Vikings' Metrodome roof collapses for the fifth time

The Vikings-Giants game was postponed to Monday night and moved to Detroit Ford Field after the Metrodome roof collapsed for the fifth time since opening in 1982.

Ann Heisenfelt/AP
View from outside the Metrodome in Minneapolis after the roof tore open and the dome collapsed early Sunday Dec. 12.

That’s right, the 28-year old Metrodome stadium, home of the Vikings and Twins, has seen its roof collapse five times.

The first collapse of the Teflon and fiberglass fabric dome roof at the Metrodome occurred in November 1981, after 10 inches of heavy snow fell. That was before the new stadium offictally opened in April of 1982.

The next collapse of the 340-ton bubble came just a year later in December 1982, a few days before the last football game of the 1982 season.

Following the third collapse in April 1983 postponing another baseball game.

The fourth collapse was partial and only caused a delayed game.
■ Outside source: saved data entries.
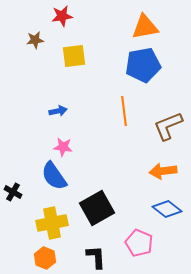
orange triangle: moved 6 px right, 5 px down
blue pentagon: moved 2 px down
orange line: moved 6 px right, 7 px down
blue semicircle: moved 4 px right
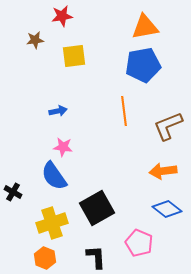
yellow cross: rotated 8 degrees counterclockwise
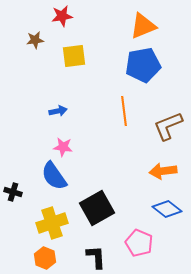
orange triangle: moved 2 px left, 1 px up; rotated 12 degrees counterclockwise
black cross: rotated 12 degrees counterclockwise
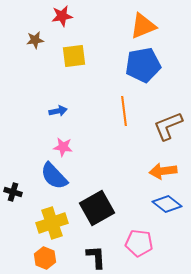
blue semicircle: rotated 8 degrees counterclockwise
blue diamond: moved 5 px up
pink pentagon: rotated 16 degrees counterclockwise
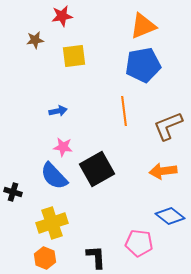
blue diamond: moved 3 px right, 12 px down
black square: moved 39 px up
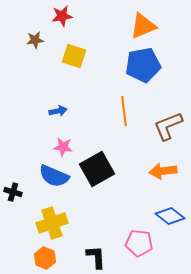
yellow square: rotated 25 degrees clockwise
blue semicircle: rotated 24 degrees counterclockwise
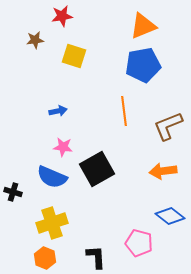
blue semicircle: moved 2 px left, 1 px down
pink pentagon: rotated 8 degrees clockwise
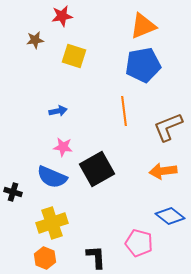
brown L-shape: moved 1 px down
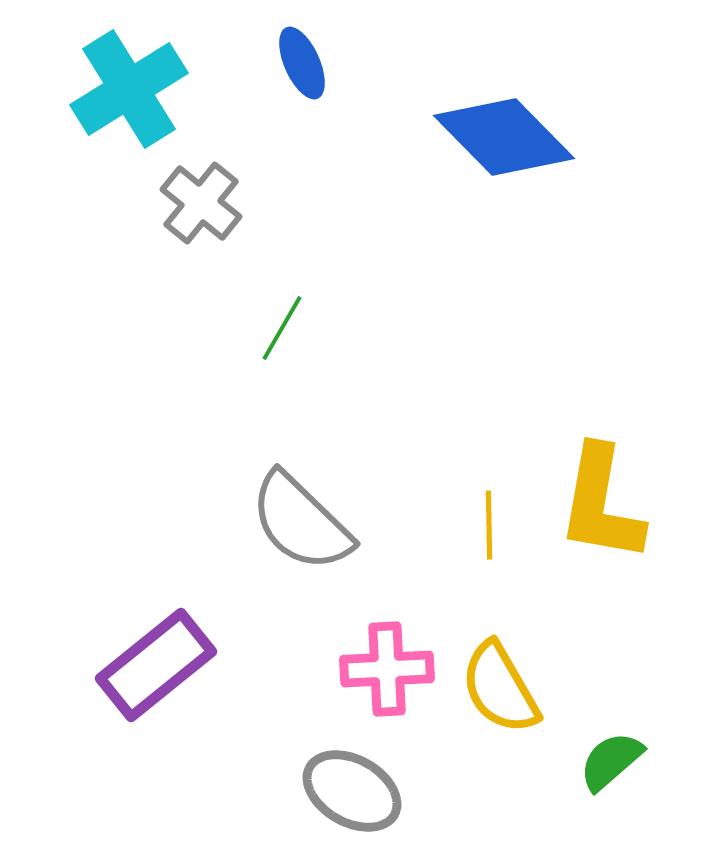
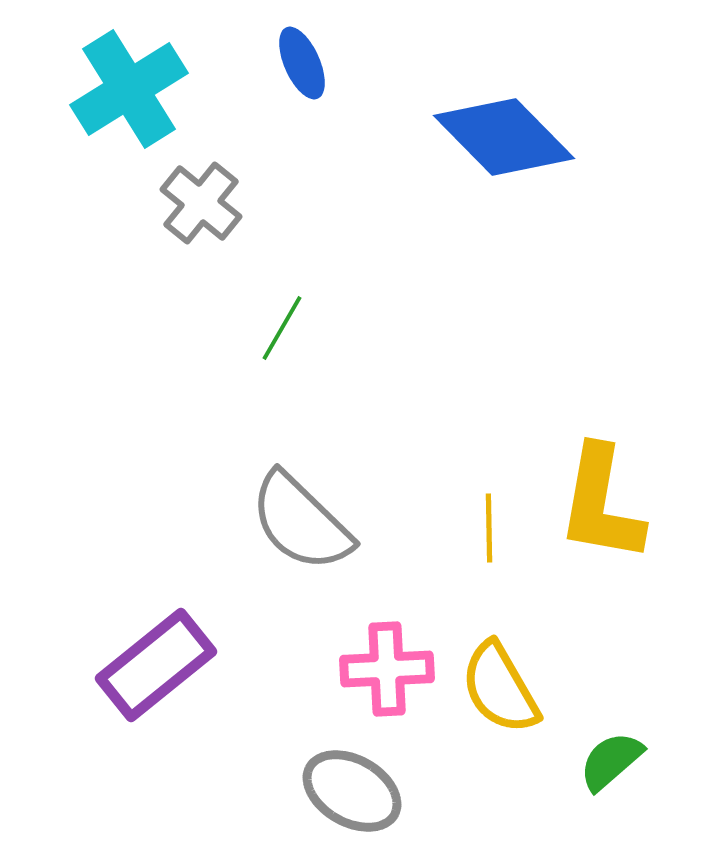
yellow line: moved 3 px down
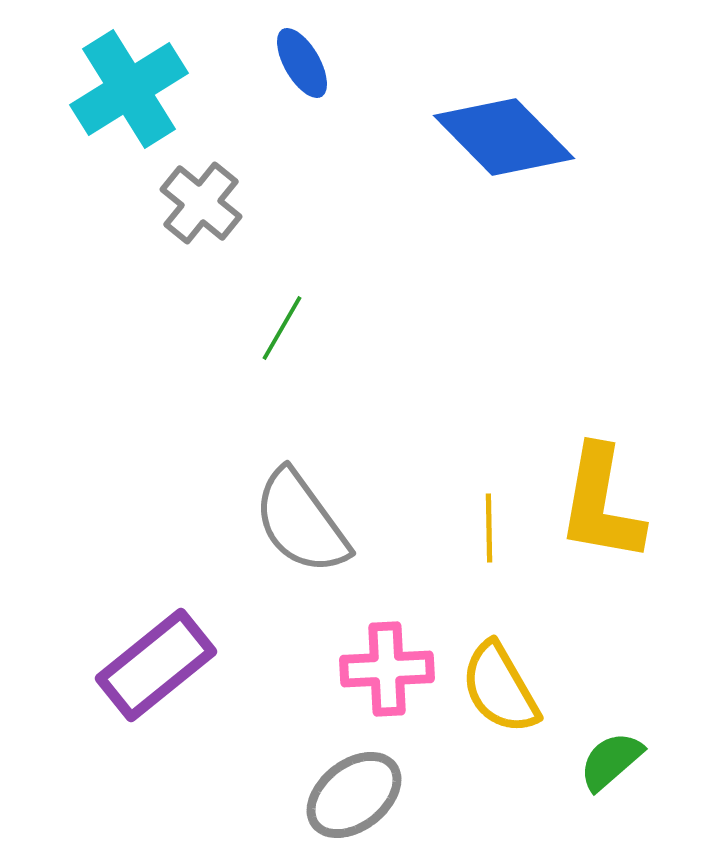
blue ellipse: rotated 6 degrees counterclockwise
gray semicircle: rotated 10 degrees clockwise
gray ellipse: moved 2 px right, 4 px down; rotated 68 degrees counterclockwise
What does it sound like when the dome collapses? Apparently like the sky is actually falling. The roofs rips and the air blasts out of the opening while the dome falls toward the stands. Apparently, if you time your visits right, you get to watch the Vikings or Twins and take a thrill ride for the same ticket price!

This time, the stadium was empty and no one was injured. But the collapse was captured on video.

So how do they prevent the Metrodome roof from collapsing under the snow load? When snowfall is heavy and falling fast, crews take to the roof to push the snow off. Sounds like a sensible approach and five times in 28 years?

Maybe not such a bad record, but how do you feel about domed stadiums?